Tom Cooksey tom.cooksey at arm.com
Wed Aug 14 10:59:57 EDT 2013

> >> > > > So in the above, after X receives the second DRI2SwapBuffers,
> >> > > > it doesn't need to get scheduled again for the next frame to 
> >> > > > be both rendered by the GPU and issued to the display for 
> >> > > > scanout.
> >> > > 
> >> > > well, this is really only an issue if you are so loaded that you
> >> > > don't get a chance to schedule for ~16ms.. which is pretty long
> >> > > time.
> >>
> >> Yes - it really is 16ms (minus interrupt/workqueue latency) isn't
> >> it? Hmmm, that does sound very long. Will try out some experiments 
> >> and see.
> >
> > We're looking at moving the flip queue into the DDX driver, however
> > it's not as straight-forward as I thought. With the current design,
> > all rate-limiting happens on the client side. So even if you only
> > have double buffering, using KDS you can queue up as many 
> > asynchronous GPU-render/scan-out pairs as you want. It's up to EGL 
> > in the client application to figure out there's a lot of frames in-
> > flight and so should probably block the application's render thread 
> > in eglSwapBuffers to let the GPU and/or display catch up a bit.
> >
> > If we only allow a single outstanding page-flip job in DRM, there'd
> > be a race if we returned a buffer to the client which had an 
> > outstanding page-flip queued up in the DDX: The client could issue 
> > a render job to the buffer just as the DDX processed the page-flip 
> > from the queue, making the scan-out block until the GPU rendered 
> > the next frame. It would also mean the previous frame would have 
> > been lost as it never got scanned out before the GPU rendered the 
> > next-next frame to it.
> You wouldn't unconditionally send the swap-done event to the client
> when the queue is "full".  (Well, for omap and msm, the queue depth is
> 1, for triple buffer.. I think usually you don't want to do more than
> triple buffer.)  The client would never get a buffer that wasn't
> already done being scanned out, so there shouldn't be a race.
> Basically, in DDX, when you get a ScheduleSwap, there are two cases:
> 1) you are still waiting for previous page-flip event from kernel, in
> which case you queue the swap and don't immediately send the event
> back to the client.  When the previous page flip completes, you
> schedule the new one and then send back the event to the client.
> 2) you are not waiting for a previous page-flip, in which case you
> schedule the new page-flip and send the event to the client.
> (I hope that is clear.. I suppose maybe a picture here would help, 
> but sadly I don't have anything handy)

So your solution depends on the client-side EGL using page flip events
to figure out when to block the application thread when CPU is running
ahead of the GPU/display. We (currently) use the number of uncompleted
frames sent to the GPU to block the application thread. So there is a
race if we move the flip queue into the DDX and did nothing else.
However, I'm not proposing we do nothing else. :-)

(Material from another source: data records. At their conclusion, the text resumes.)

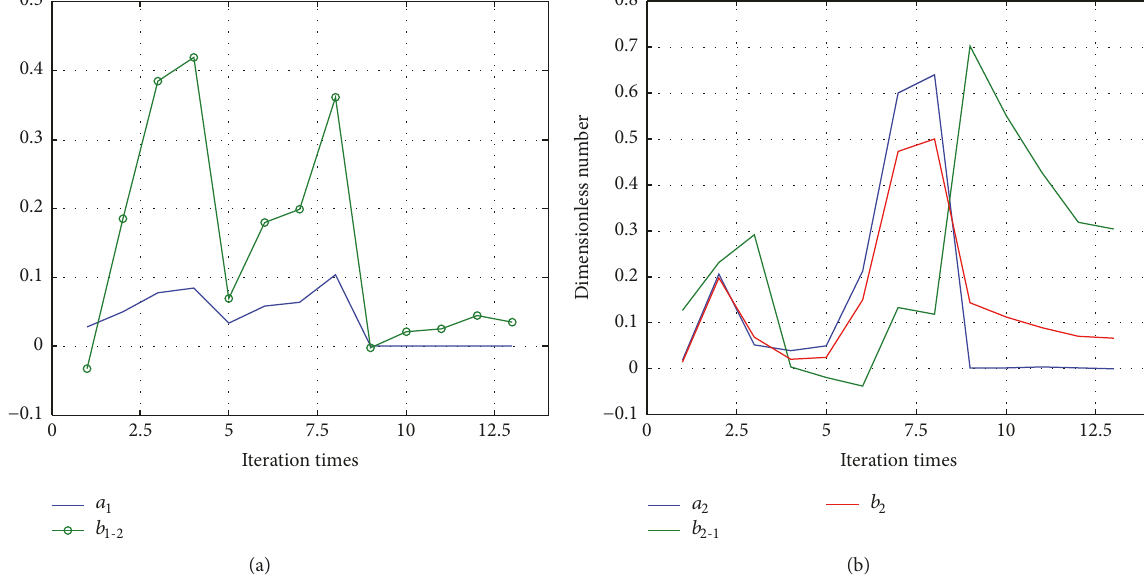
(variable parameters) and then make the new prediction. The cyclic action means that incremental learning takes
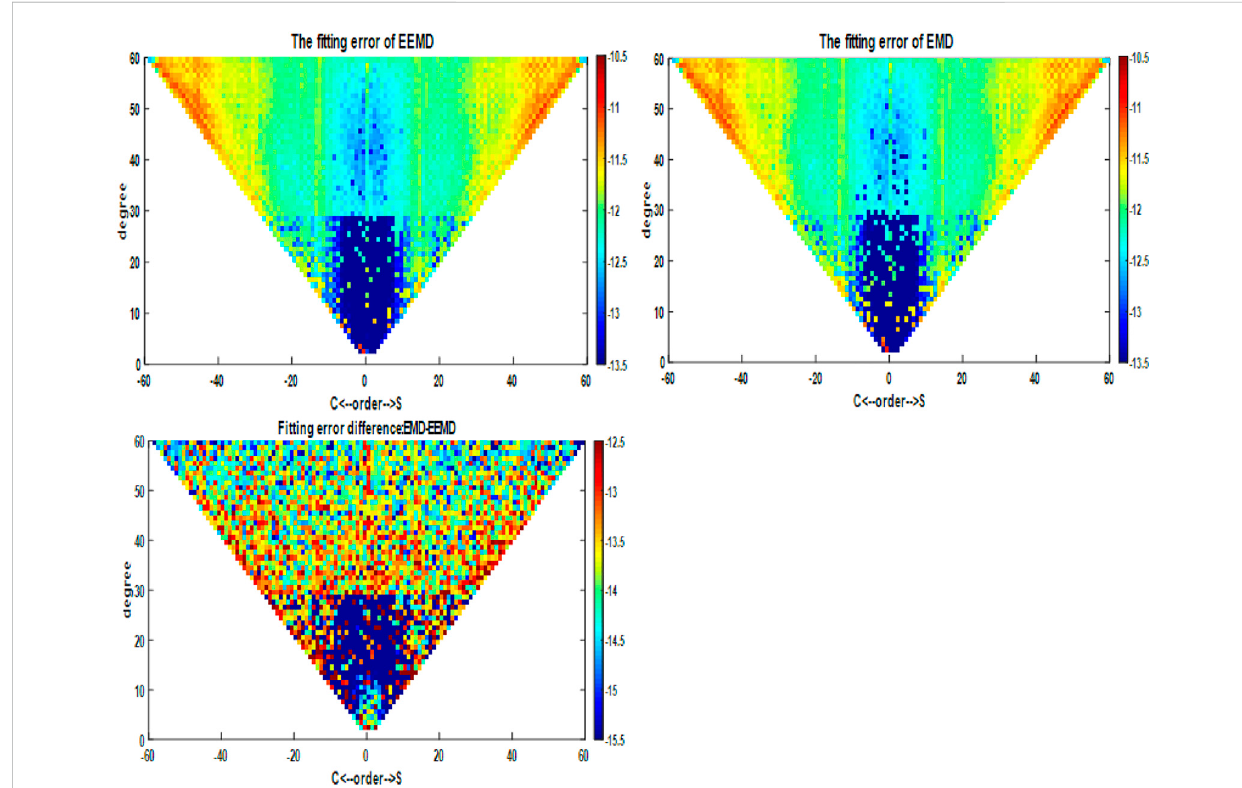
FIGURE 6 The fi tting errors of GRACE SH coef fi cients after fi ltering by EMD and EEMD and their differences (in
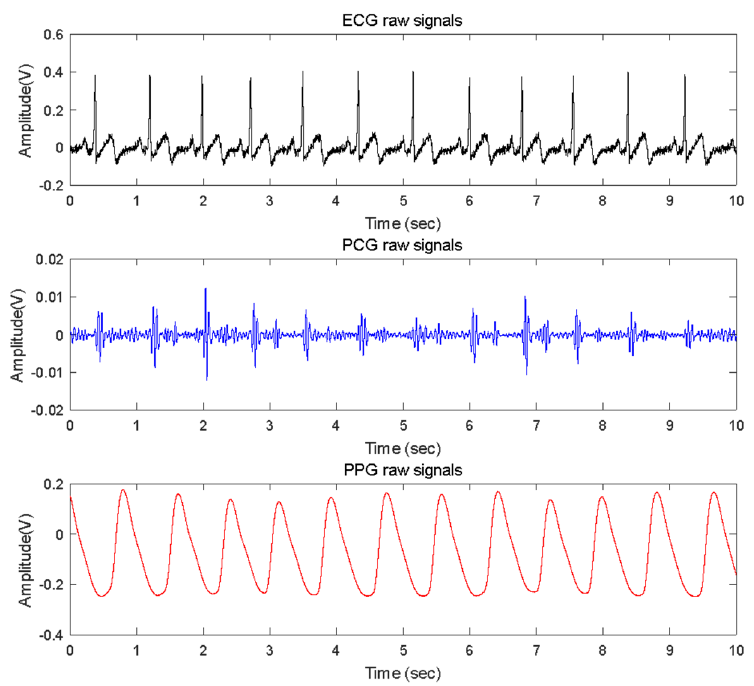
Figure 3. Example of plots of simultaneously recorded ECG, PCG, and PPG signals. The sample data in this plot is for Subject ID XY008, included in the Keimyung University-Heart Sounds Database (KMU-HSDB). The partially extracted data for the graph is from 20,000 to 40,999 of the original data based on the sample number, and the data length is 10 s (sampling rate is 2000 Hz). The top black, middle blue, and bottom red plots represent the raw data of ECG, PCG, and PPG, respectively. The x-axis represents time, measured in seconds; the y-axis is the amplitude of each signal, and the unit is volts (V). Table 1. Description of subject participating in this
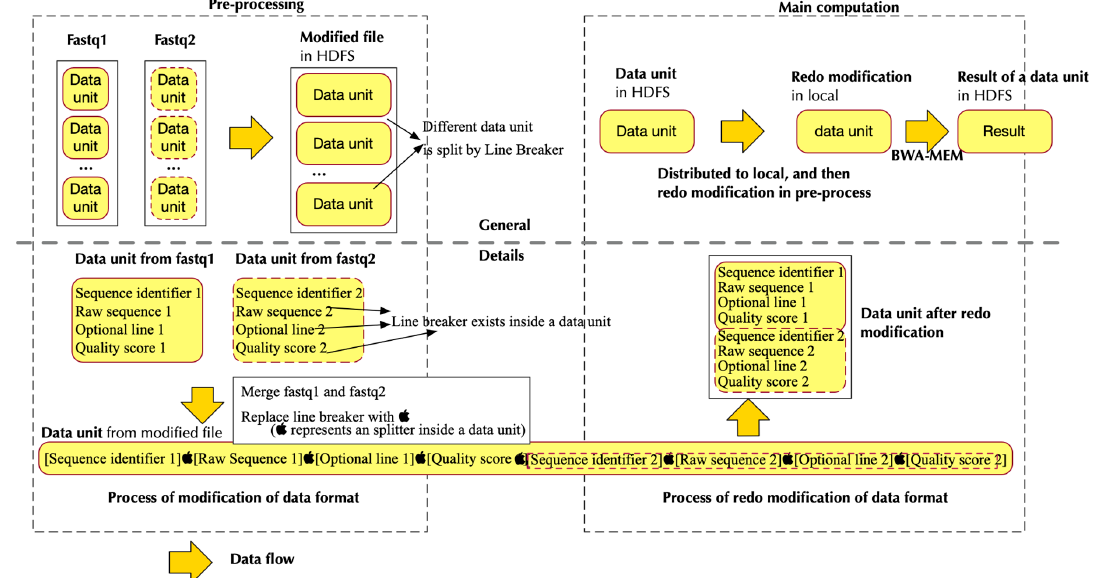
Figure 3. Data flow in PipeMEM in the paired-end situation. The upper part explains the process of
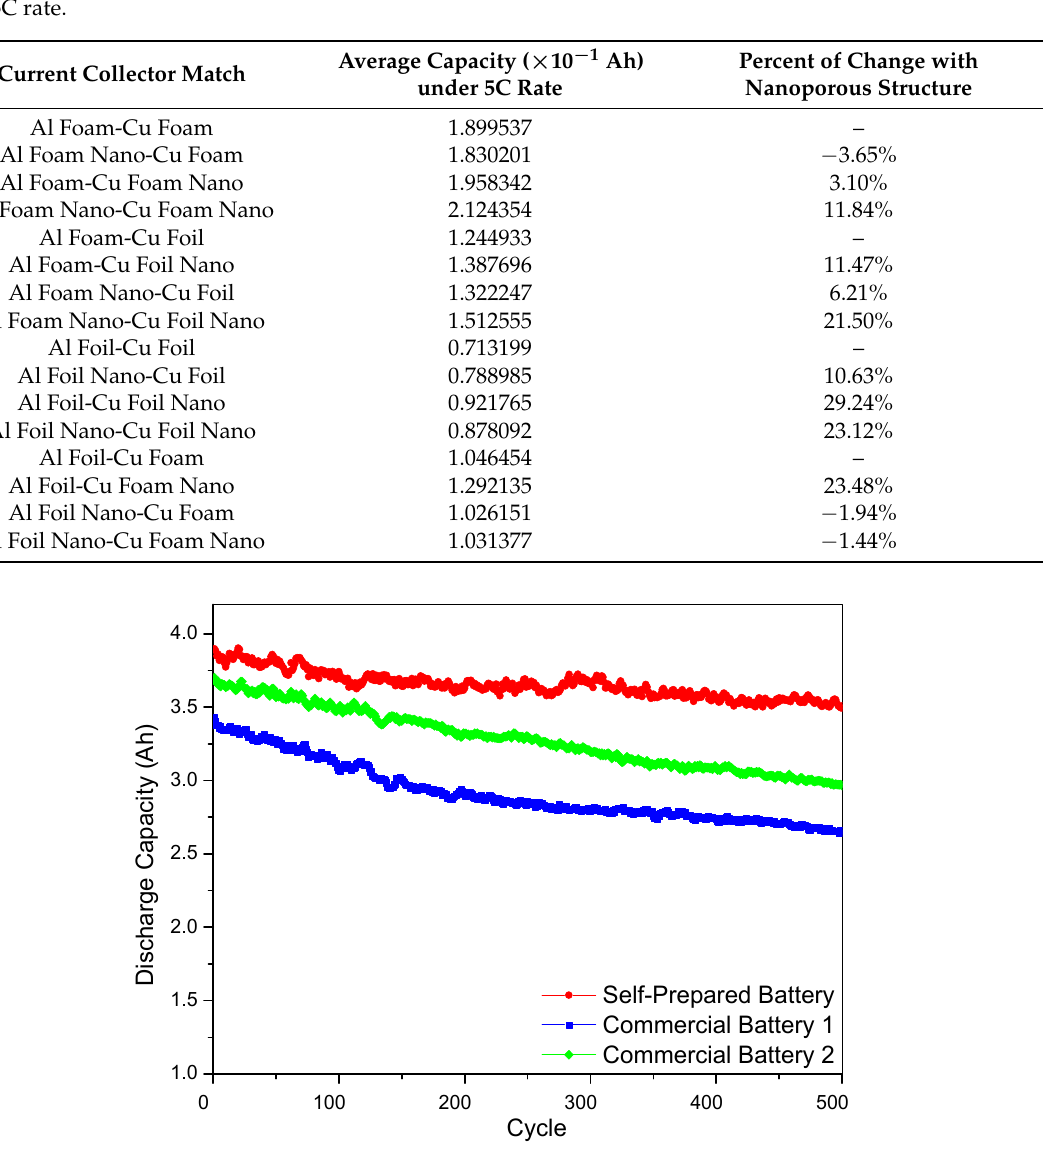
Table 3. Average capacity of lithium ion batteries with different current collector matches under a 5C rate.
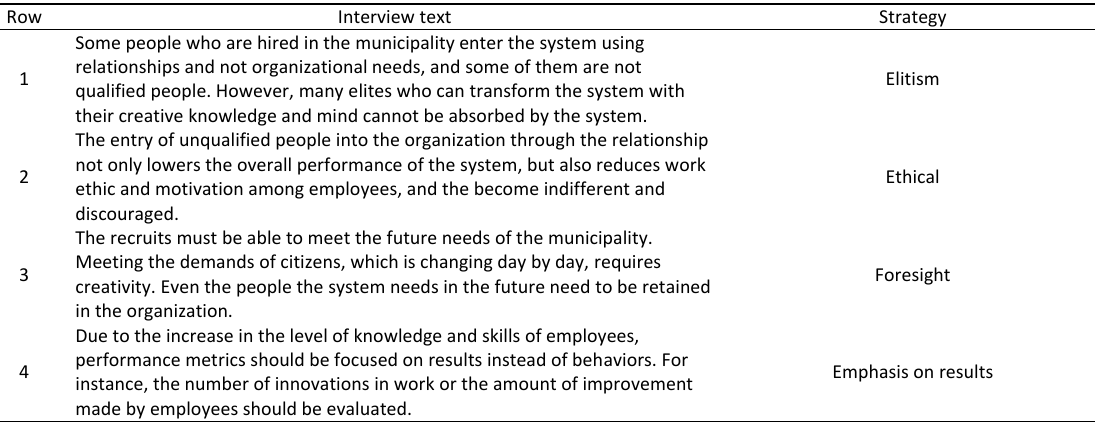
Table 1: Sample text of interviews and extracted codes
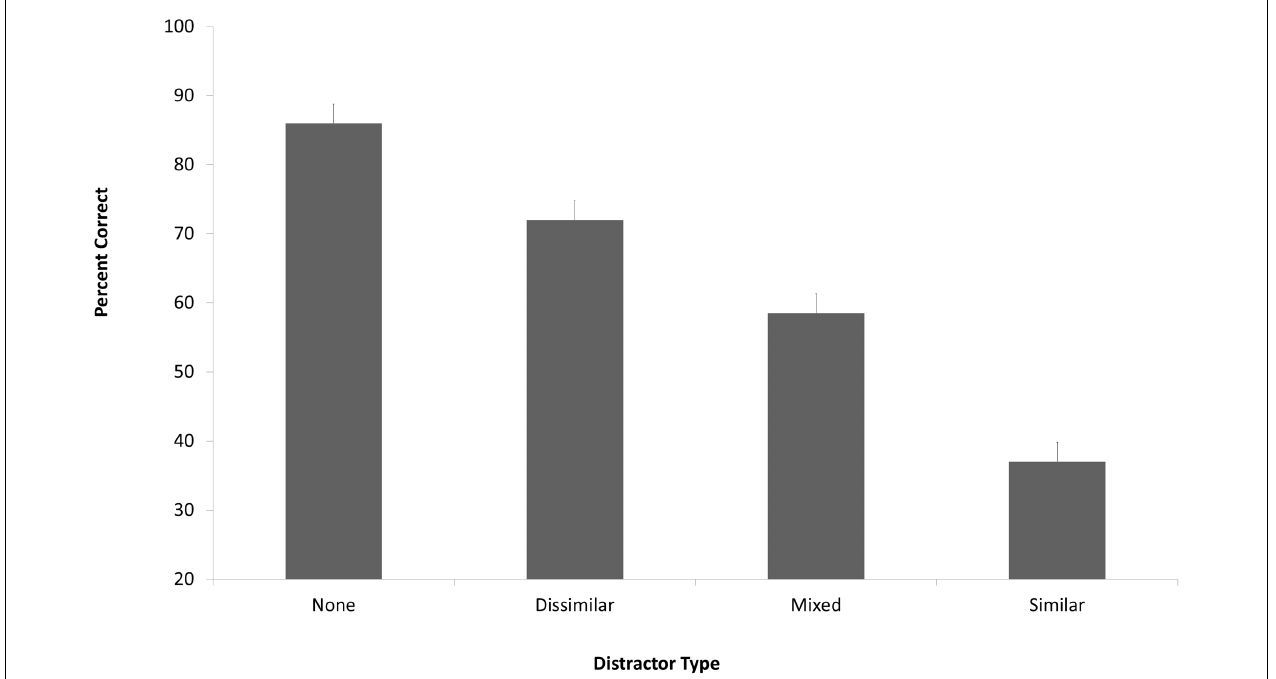
zero (leftmost bar) or 10 (other bars).The distracters were made up of 10 topically dissimilar images, 10 topically similar images, or an equal mixture of the two (5 similar and 5 dissimilar). Error bars show 1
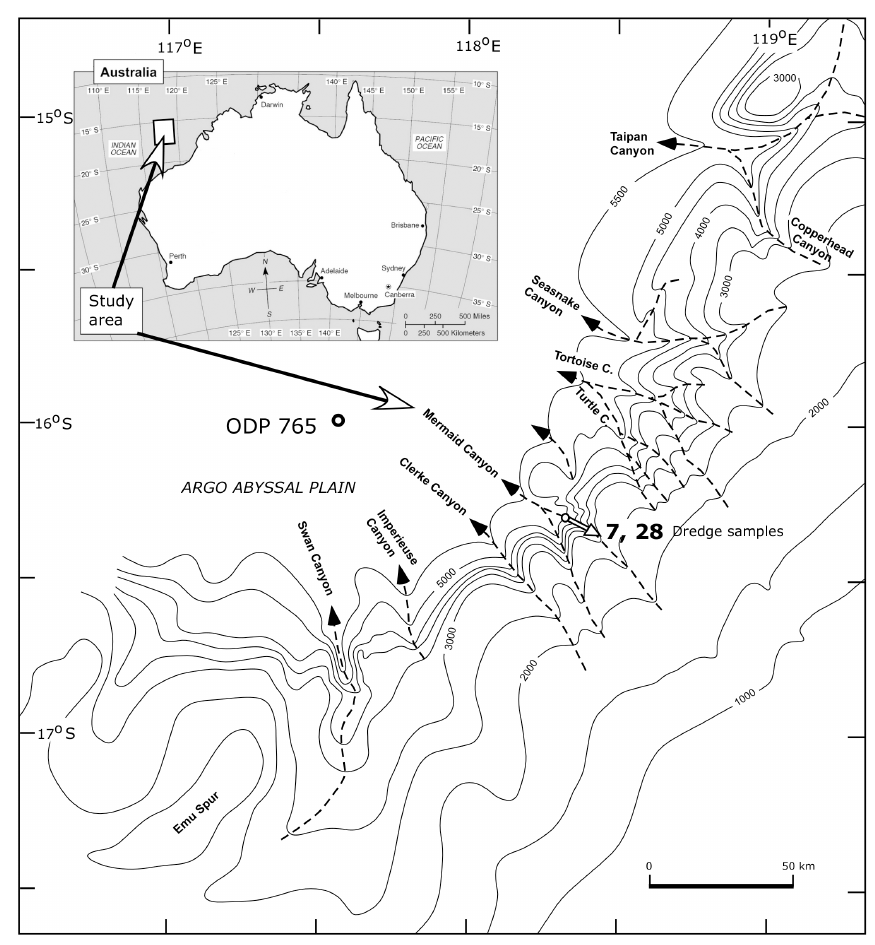
Figure 2. Locality of submarine dredge samples BMR 95/DR7/8 (7) and BMR 96/DR28/16 (28) (in the rifted Rowley sub-basin) and the approximate dredged distance in the Mermaid Canyon on the continental slope of northwestern Australia. Bathymetry in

Our proposal was to instead use waiting on the reply of the
DRI2GetBuffers request to block the application thread when the client
is submitting frames faster than the display can display them.
I've not really looked into using the DRI2BufferSwapComplete in our
EGL implementation - it always felt like we'd be at risk of the
application somehow stealing the event and causing us to dead-lock.
But - that may well be a completely irrational fear. :-) Anyway, I'll
take a look, thanks for the pointer!